Stepping eagerly into the sonic crystal, I await ‘the reinvigoration of a changed familiarity’.
And I wait…
Because all I can hear in the sonic crystal is: buses, cars, heavy drilling – and that ambulance, now departing. I step out again. There’s not even the whistling sound one might expect from the wind blowing across bottles. The Organ of Corti has not opened up ‘a portal to sonic domains that have thus far remained veiled.’ There’s nothing. Zero. As the brochure says, it’s ‘a radical departure from the conventions of music creation.’ Quite.
The nice man from the City of London Festival standing nearby is apologetic. ‘Er, no, you can’t hear anything really. I’m afraid it’s too noisy.’ Ah, so my listening experience is being interrupted by – er – the ‘quotidian noises’ around me. But weren’t they meant to be food itself to the blessed organ?
The Nice Man explains that it works better with ‘quieter, more constant ambient noises’. Sadly, the trickling of a stream is not available on Ludgate Hill. He assures me he has heard it process a river ‘and it sort of made a hissing noise’. When pressed, he admits he heard this on a sound file. He hasn’t actually stood between the pipes and heard anything at all.
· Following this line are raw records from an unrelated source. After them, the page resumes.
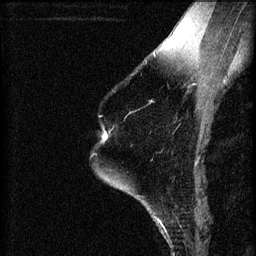
Breast MRI (dynamic contrast-enhanced), one sagittal slice. Slice 46 of 60 in the series (ordered by position). 3 images stored at this slice position (order not interpretable as contrast timing). 1.5 T. TE 4.2 ms, TR 8.2 ms. 2 mm slice thickness. 256 × 256 image matrix. Patient: female, 60 years.
Annotated regions visible in this slice (semi-automatic segmentation, software-assisted and operator-edited):
- analysis volume of interest (the breast-tissue region the enhancement analysis was run in; not a lesion): box from (x=100, y=126) to (x=111, y=145) px
- tumour enhancement mask (voxels above the 70 % enhancement threshold inside the analysis volume of interest): (x=102, y=134)–(x=108, y=139)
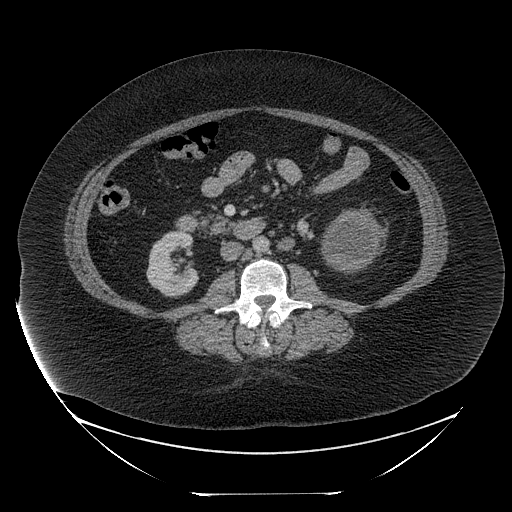
Contrast-enhanced abdominal CT, one axial slice. Soft-tissue window (W 400 / L 40 HU). 2.5 mm slice thickness. 512 × 512 image matrix, field of view 500 × 500 mm. Female patient, age 53 years. Case-level facts recorded for this patient, not image findings: diagnosis: adrenocortical carcinoma; tumour side: left adrenal; tumour size at pathology: 17 cm; Ki-67 index: 20 %; stage (as recorded): 3.
Structures marked on this image (semi-automatically segmented with operator editing):
- mass: box from (x=324, y=210) to (x=380, y=271) px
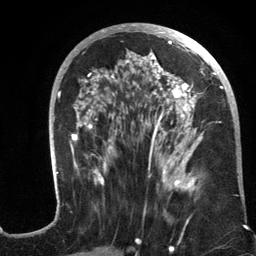
Breast MRI (dynamic contrast-enhanced), one axial slice. Position 61 of 134 along the scan axis. Cropped to one breast. Dynamic contrast-enhanced series, time point 2 of 6 at this slice position (early post-contrast). 3 T. TE 2.8 ms, TR 7.3 ms. 1.2 mm slice thickness. 256 × 256 image matrix, field of view 180 × 180 mm. Female patient.
Structures marked on this image (semi-automatically segmented with operator editing):
- enhancing-tissue mask used for the functional tumour volume (all voxels passing the contrast-enhancement thresholds inside the analysis volume; usually the tumour): bounding box <53,23,234,196> (left, top, right, bottom; pixels)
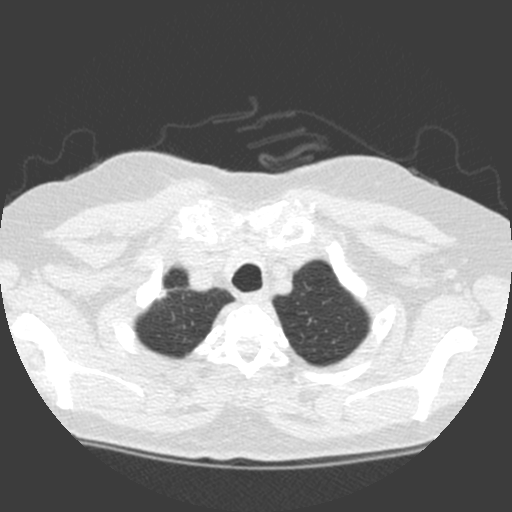
Low-dose screening chest CT, axial slice. Baseline annual screen. Lung window (W 1500 / L -600 HU). 2 mm slice thickness. Female participant, aged 63 years at enrolment. Current smoker at enrolment.
Expert-annotated lung lesion, bounding box (x1, y1, x2, y2) in pixels: (141, 278, 181, 311). The exam's reader record, not a measurement of the box and not confirmed to be the same lesion: non-calcified nodule or mass ≥4 mm, right upper lobe, 11 × 11 mm, spiculated (stellate) margins, soft tissue attenuation. Later outcome: lung cancer diagnosed 6 days after this screen — adenocarcinoma, NOS, right upper lobe, poorly differentiated (G3), stage IA (AJCC 6th edition), 17 mm at pathology.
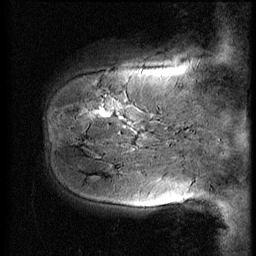
Breast MRI (dynamic contrast-enhanced), one sagittal slice; slice 10 of 56 in the series (ordered by position); 3 images stored at this slice position (order not interpretable as contrast timing); 1.5 T; TE 4.2 ms, TR 9 ms; 2.5 mm slice thickness; 256 × 256 image matrix, field of view 180 × 180 mm. Female patient, age 51 years. Case-level facts recorded for this patient, not image findings: setting: breast cancer imaged before/during neoadjuvant chemotherapy; receptor status: HR-positive, HER2-negative.
Annotated regions visible in this slice (semi-automatically segmented with operator editing):
- analysis volume of interest (the breast-tissue region the enhancement analysis was run in; not a lesion): bounding box [x1, y1, x2, y2] px = [44, 58, 167, 161]
- tumour enhancement mask (voxels above the 140 % enhancement threshold inside the analysis volume of interest): [90, 106, 131, 125]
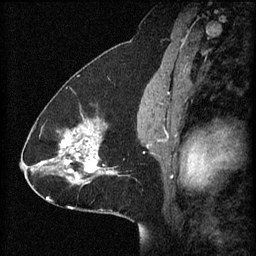
Breast MRI (dynamic contrast-enhanced), one sagittal slice; position 35 of 60 along the scan axis; 3 images stored at this slice position (order not interpretable as contrast timing); 1.5 T; TE 4.2 ms, TR 8.2 ms; 256 × 256 image matrix. Patient: female, 41 years.
Annotated regions visible in this slice (semi-automatic segmentation, software-assisted and operator-edited):
- analysis volume of interest (the breast-tissue region the enhancement analysis was run in; not a lesion): box from (x=58, y=110) to (x=128, y=181) px
- tumour enhancement mask (voxels above the 70 % enhancement threshold inside the analysis volume of interest): (x=59, y=120)–(x=116, y=181)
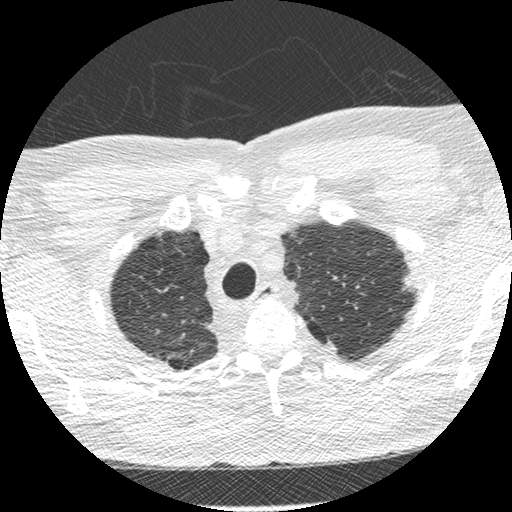
Low-dose screening chest CT, one axial slice; slice 242 of 275 in the series (ordered by position); reconstruction kernel STANDARD; lung window (W 1500 / L -600 HU); 1.25 mm slice thickness; 512 × 512 image matrix.
Annotated regions visible in this slice (manually delineated by an expert):
- lesion 1 (tumor, upper lobe of left lung): box from (x=403, y=276) to (x=411, y=291) px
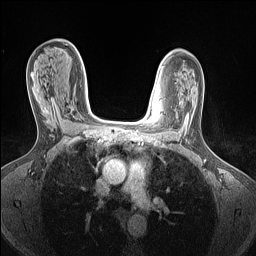
Breast MRI (dynamic contrast-enhanced), one axial slice; position 92 of 160 along the scan axis; dynamic contrast-enhanced series, time point 2 of 7 at this slice position (early post-contrast); 1.5 T; TE 1.4 ms, TR 5 ms; 256 × 256 image matrix, field of view 300 × 300 mm. Female patient.
Outlined on this slice (semi-automatically segmented with operator editing):
- enhancing-tissue mask used for the functional tumour volume (all voxels passing the contrast-enhancement thresholds inside the analysis volume; usually the tumour): box from (x=43, y=100) to (x=55, y=118) px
Two earnest Germans arrive on bikes. They step inside. They step out. They look bemused. ‘But it sounds the same as on the street!’ says one. The Nice Man is at hand to reassure: ‘It’s not working very well today’.
‘Is it meant to be a single, stationary sound wave?’ asks the German.
‘Er, yes,’ says the Nice Man, hopefully. Satisfied, the Germans depart. I ponder the single, stationary sound wave. This has to be the biggest wind-up I’ve ever encountered in a quarter of a century of dealing with ‘cutting-edge new music’.
Of course, the PRS New Music prize has form: the last winning entry, The Fragmented Orchestra, buzzed sounds between 24 locations across Britain to imitate the activity of neurons in the brain. Another winner was Score for a Hole in the Ground.
I’d love to say it had become a contemporary classic – but can’t. If a large proportion of the money for this ‘New Music’ Award hadn’t come from the earnings of struggling composers (yes, do you remember them? Those eccentric types who actually make real music up in their heads?) the whole thing might be rather amusing. The devastating fact is, it did.